Here's a quick analysis:
bool find(string s, string t)
{
if (s.empty() || t.empty()) //definite condition of failure. Good
return false;
string start = s.substr(0, 2);
if (start == t && find(s.substr(3), t)); //mixed up definition of success and recursive call
return true;
}
Try this instead:
bool find(string s, string t)
{
if (s.empty() || t.empty()) //definite condition of failure. Done!
return false;
string start = s.substr(0, 2);
if (start == t) //definite condition of success. Done!
return true;
else
return find(s.substr(3), t) //simply the problem and return whatever it finds
}
You're on the right lines - so long as the function calls itself you can say that it's recursive - but even the most simple testing should tell you that your code doesn't work correctly. Change "sip" to "sipx", for example, and it still outputs true. Have you compiled and run this program? Have you tested it with various different inputs?
You are not using recursion. Using std::string::find in your function feels like cheating (this will most likely not earn points).
The only reasonable interpretation of the task is: Check if t is an infix of s without using loops or string functions.
Let's look at the trivial case: Epsilon (the empty word) is an infix of ever word, so if t.empty() holds, you must return true.
Otherwise you have two choices to make:
t might be a prefix of s which is simple to check using recursion; simply check if the first character of t equals the first character of s and call isPrefix with the remainder of the strings. If this returns true, you return true.

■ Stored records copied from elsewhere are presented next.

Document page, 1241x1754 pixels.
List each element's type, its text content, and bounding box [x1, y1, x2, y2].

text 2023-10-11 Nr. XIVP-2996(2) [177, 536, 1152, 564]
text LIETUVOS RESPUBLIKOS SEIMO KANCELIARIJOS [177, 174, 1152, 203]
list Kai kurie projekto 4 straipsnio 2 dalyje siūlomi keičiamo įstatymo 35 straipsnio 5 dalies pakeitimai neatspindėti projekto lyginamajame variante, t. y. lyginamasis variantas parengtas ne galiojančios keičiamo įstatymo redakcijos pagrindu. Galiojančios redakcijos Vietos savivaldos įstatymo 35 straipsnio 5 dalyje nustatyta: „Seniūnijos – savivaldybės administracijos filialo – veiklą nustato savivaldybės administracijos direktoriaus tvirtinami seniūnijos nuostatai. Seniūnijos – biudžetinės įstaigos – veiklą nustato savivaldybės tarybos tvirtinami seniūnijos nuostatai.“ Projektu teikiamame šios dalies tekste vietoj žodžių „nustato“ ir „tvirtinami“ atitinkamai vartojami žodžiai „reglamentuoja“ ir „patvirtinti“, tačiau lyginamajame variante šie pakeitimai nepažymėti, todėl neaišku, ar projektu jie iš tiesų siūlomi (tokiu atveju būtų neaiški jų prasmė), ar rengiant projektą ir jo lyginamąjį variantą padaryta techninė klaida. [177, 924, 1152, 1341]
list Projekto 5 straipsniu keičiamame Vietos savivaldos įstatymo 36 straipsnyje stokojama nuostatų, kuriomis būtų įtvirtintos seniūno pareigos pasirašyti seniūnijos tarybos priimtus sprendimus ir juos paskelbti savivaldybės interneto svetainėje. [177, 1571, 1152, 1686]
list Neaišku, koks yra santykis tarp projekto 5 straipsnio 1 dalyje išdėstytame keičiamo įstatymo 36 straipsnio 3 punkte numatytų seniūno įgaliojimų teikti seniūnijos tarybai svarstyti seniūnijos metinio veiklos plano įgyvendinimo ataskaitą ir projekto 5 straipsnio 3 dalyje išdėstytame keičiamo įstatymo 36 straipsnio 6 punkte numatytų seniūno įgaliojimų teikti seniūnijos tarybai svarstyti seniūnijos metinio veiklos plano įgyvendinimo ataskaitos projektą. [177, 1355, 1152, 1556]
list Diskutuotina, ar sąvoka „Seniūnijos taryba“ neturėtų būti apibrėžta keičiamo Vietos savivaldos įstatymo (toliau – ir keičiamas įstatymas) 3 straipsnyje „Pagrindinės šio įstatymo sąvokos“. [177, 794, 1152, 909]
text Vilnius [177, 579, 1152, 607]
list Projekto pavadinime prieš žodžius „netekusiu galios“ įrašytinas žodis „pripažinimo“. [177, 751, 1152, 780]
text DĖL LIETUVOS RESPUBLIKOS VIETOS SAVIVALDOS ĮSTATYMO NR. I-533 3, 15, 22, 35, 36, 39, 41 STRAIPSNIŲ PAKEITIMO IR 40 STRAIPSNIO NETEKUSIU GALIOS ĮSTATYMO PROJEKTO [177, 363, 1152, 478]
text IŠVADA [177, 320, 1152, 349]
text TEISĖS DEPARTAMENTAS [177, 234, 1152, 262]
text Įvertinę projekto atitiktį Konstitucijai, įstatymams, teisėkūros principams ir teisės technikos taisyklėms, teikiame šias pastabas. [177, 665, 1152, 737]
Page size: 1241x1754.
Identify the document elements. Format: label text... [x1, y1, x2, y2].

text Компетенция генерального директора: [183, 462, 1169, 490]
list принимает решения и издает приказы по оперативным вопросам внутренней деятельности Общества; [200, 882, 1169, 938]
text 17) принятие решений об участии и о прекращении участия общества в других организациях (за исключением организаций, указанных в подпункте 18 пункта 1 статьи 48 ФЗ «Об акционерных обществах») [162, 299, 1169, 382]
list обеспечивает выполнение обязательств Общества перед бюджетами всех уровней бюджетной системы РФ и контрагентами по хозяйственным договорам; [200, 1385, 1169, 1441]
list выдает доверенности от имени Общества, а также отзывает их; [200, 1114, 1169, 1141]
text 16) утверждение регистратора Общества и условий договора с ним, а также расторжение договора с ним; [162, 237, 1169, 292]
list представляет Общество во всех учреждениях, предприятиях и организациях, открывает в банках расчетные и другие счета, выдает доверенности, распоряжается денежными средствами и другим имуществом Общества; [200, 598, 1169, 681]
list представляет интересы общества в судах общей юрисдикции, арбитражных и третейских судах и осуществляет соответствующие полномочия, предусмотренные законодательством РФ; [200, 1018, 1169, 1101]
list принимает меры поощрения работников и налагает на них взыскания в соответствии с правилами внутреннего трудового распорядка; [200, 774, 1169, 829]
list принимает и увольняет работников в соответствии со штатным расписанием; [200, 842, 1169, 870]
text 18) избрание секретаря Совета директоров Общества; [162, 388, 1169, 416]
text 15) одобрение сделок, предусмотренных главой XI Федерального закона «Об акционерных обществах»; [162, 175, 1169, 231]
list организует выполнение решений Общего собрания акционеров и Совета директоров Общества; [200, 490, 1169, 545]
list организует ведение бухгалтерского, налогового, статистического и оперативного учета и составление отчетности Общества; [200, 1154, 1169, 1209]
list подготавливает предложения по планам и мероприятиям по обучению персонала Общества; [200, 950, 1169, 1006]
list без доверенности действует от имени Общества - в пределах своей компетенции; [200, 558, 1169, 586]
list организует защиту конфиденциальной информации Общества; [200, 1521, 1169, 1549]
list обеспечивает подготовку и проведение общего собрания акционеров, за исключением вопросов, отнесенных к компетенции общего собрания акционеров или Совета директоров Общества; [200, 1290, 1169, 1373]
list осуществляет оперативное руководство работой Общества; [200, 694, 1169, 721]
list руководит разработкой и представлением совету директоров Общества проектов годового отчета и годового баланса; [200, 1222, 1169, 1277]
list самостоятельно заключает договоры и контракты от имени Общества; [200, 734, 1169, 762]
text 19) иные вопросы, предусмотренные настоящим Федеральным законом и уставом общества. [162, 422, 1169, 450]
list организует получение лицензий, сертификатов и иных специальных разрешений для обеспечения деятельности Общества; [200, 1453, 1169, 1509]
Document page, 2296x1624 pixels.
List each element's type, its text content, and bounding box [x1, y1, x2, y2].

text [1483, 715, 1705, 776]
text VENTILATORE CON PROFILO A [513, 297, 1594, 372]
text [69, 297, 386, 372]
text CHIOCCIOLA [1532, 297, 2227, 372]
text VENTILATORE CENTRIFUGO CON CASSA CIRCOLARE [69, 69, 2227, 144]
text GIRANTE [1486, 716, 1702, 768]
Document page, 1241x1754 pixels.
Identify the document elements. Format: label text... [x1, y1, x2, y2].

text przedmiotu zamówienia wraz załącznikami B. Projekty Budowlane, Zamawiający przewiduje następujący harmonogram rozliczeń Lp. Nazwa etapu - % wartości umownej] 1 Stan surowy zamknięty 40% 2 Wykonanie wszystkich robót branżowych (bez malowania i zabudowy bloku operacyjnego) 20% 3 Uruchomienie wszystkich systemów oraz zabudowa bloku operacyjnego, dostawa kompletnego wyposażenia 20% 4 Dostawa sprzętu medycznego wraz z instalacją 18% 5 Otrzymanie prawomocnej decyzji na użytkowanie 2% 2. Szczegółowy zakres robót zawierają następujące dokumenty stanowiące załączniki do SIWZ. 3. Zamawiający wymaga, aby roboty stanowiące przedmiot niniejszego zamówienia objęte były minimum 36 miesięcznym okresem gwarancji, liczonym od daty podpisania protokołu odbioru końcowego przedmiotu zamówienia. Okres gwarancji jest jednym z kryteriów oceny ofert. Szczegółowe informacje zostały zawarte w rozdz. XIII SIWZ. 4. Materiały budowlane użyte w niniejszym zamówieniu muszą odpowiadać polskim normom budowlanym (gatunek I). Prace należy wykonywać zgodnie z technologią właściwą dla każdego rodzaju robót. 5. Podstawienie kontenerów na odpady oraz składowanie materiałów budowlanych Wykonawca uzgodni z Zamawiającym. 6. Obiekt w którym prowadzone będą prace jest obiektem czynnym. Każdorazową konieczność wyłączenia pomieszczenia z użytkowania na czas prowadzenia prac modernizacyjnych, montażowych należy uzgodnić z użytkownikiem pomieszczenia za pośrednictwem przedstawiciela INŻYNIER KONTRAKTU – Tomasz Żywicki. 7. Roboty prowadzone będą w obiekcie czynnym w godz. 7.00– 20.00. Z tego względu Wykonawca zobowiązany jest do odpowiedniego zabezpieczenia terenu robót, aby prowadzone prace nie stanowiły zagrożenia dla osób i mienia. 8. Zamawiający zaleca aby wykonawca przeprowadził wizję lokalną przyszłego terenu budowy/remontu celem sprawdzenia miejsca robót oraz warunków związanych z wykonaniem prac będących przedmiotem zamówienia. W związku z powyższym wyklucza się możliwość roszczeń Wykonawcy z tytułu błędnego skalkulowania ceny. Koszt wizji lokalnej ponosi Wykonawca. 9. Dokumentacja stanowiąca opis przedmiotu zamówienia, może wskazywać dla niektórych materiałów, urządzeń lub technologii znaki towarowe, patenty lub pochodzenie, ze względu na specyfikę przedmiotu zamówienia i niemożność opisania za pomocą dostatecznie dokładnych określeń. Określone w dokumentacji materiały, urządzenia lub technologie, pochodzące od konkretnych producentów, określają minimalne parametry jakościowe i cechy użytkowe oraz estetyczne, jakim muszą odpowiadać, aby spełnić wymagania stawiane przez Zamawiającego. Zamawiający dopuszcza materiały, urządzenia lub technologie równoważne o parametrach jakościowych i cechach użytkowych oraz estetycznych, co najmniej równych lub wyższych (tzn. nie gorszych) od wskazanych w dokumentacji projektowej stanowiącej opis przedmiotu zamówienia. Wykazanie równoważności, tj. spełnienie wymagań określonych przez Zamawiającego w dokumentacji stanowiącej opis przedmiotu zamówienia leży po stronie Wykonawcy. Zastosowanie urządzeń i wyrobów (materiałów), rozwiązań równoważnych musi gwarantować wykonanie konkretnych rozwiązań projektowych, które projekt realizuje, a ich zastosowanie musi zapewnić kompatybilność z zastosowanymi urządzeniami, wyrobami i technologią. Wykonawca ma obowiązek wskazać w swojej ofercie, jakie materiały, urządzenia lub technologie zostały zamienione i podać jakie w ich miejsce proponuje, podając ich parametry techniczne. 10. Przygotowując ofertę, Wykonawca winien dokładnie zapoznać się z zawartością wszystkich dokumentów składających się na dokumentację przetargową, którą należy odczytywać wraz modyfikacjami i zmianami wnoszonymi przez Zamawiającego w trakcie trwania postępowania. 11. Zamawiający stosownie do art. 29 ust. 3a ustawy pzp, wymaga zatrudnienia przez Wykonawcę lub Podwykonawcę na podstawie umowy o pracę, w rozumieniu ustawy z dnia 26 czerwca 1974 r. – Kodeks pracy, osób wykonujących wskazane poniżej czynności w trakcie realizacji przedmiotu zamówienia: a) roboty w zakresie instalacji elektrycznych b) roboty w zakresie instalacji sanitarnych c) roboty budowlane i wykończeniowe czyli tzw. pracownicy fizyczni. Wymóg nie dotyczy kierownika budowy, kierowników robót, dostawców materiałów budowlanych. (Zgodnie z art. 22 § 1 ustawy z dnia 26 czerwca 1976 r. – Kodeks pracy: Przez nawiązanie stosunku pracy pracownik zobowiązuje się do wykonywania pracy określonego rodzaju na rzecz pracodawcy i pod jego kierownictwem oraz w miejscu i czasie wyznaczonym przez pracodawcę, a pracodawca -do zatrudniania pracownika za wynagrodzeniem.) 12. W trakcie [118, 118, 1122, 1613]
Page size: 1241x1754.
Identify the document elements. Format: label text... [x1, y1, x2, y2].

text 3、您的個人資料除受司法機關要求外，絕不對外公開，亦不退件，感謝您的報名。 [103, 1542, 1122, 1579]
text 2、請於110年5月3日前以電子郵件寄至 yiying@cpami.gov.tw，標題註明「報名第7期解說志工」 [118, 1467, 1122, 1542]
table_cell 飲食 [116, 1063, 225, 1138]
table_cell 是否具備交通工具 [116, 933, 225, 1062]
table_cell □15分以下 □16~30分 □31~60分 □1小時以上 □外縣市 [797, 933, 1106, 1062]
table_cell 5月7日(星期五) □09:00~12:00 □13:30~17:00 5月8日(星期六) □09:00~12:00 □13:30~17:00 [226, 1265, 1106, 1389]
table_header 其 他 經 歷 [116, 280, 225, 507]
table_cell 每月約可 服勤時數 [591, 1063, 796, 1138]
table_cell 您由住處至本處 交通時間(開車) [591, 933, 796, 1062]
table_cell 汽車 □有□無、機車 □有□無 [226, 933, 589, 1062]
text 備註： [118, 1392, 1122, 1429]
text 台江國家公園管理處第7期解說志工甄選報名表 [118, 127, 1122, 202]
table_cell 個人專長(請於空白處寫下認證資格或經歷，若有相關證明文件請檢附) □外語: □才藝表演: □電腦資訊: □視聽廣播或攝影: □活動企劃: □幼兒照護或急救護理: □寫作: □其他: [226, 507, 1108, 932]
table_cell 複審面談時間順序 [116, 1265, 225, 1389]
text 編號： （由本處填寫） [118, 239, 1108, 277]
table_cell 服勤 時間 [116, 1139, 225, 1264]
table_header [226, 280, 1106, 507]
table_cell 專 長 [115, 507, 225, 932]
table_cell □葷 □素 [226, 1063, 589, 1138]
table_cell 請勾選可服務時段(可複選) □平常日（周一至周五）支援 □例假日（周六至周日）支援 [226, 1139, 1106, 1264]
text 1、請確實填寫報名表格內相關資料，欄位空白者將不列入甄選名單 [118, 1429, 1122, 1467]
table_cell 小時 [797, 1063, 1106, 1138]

Otherwise you pop the first character of s (and not of t) and proceed recursively (calling find this time).
If you follow this recipe (which btw. is easier to implement with char const* than with std::string if you ask me) you get a recursive function that only uses conditionals and no library support.
Note: this is not at all the most efficient implementation, but you didn't ask for efficiency but for a recursive function.